I'm afraid this will be quite long but I'm in desperate need of help - has anyone had aong course of zoladex and continued to have side effects years afterwards? I haven't been able to find a single person who is also going through this and I feel so alone.
I started suffering with endo symptoms in 1994, age 12, and was finally diagnosed in 2004. I have relatively mild but widespread endo and have had tried every option available to me in terms of surgery, hormonal treatments and pain relief. I've had 5 laps, the most recent in August where they fitted a mirena coil which is causing unbearable pain and depression, weight gain etc. I agreed to keep it in until February but then it's coming out.

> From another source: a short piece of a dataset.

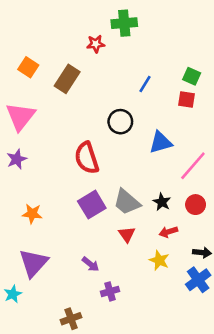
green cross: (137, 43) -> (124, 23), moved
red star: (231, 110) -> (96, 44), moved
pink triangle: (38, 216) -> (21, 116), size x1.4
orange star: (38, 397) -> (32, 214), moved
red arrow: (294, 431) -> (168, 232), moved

The thing that's concerning me the most are the after effects of a course of zoladex. I started it in 2007 and it was incredible - it helped my pain and massively improved my fatigue. Because it was the only thing that had helped me, my endo specialist kept me on it indefinitely - he warned me that it could affect my bones but I was willing to take that risk. About 8 months in, I started to lose my libido alongside all the usual side effects. This gradually worsened until I couldn't do anything physically intimate at all - some incidents in my childhood didn't help, but they didn't cause me any problems until my libido went.
I stayed on zoladex for 2 years - at about 18 months it stopped working as well and gradually deteriorated until it was just side effects and no help. I'd moved by then and my new gynae suggested I stop it. I went straight into tricycling the pill as my periods are so horrific I didn't want them back!
Most of the side effects stopped quite quickly, within a month or two, but my libido didn't return at all. During breaks from the pill, I'd get hot flushes, night sweats, mood swings etc again. I was worried I was in the menopause permanently so I went back to the gynae - he said it was just because I'd gone straight on the pill and my body hadn't been able to return to normal. Around this time, I had to leave my job because I was so ill and my husband and I moved back to my home town. Once I'd stopped working, I stopped the pill for as long as I could manage - after about four months, it was clear my endo was spreading but there was no sign of my libido so I went back on to the pill.
I saw a new pain specialist who mentioned in passing that the high dose of morphine I take affects my hormone production - I am trying to reduce it but it's hard as I'm in so much pain and I don't know if that's the problem since I had no issues until the zoladex.
It's now been 3.5 years since I stopped the zoladex and this problem hasn't improved. I was starting to think it was all psychological but about three times in the last couple of years, my libido has come back on its own for about 48 hours and then gone again. I can immediately tell the difference when it starts and stops and I'm able to be intimate with no problems - then it goes again. This suggests to me that there is a physical problem.
When I saw my current gynae for my lap follow up in December, I got up the nerve to ask to see someone about my hormones and briefly explained the situation. He said they could do a blood test there and then to check my hormone levels but he didn't think it would show anything. I asked if it was okay to do the test when I have the mirena coil and he said it wouldn't affect it. After I left I realised that these tests are meant to be done at a particular point in your cycle but obviously with the coil I don't know where I am.
Last week I got a two sentence letter saying my thyroid and hormones are normal. That was it - no suggestion of doing anything else, no help, just that there's no problem. I wish this was true! I don't know what he tested for or what the results were as he didn't tell me. I don't know if there's something he didn't test, if the coil affected it, it was the wrong time or of he didn't know what he was looking for but I'm certain there's a problem with my hormones, otherwise I'm going insane.
I don't know what to do now - I want to go and ask my gp for a referral to an endocrinologist but I'm worried that this hospital letter will prevent them from agreeing to send me. This is causing serious issues in my marriage and I need to know why this is happening and try to fix it.
I've been looking since 2009 and I haven't been able to find anyone who is or has been in a similar situation after a longer than recommended course of zoladex. Is anyone else going through this? I feel like I'm going mad and that no-one understands, and the doctors don't seem to care. The pain and fatigue are bad enough - I don't need this as well. I just need some answers.
If anyone has been there and knows what might be causing this, I'd be so grateful to hear from you.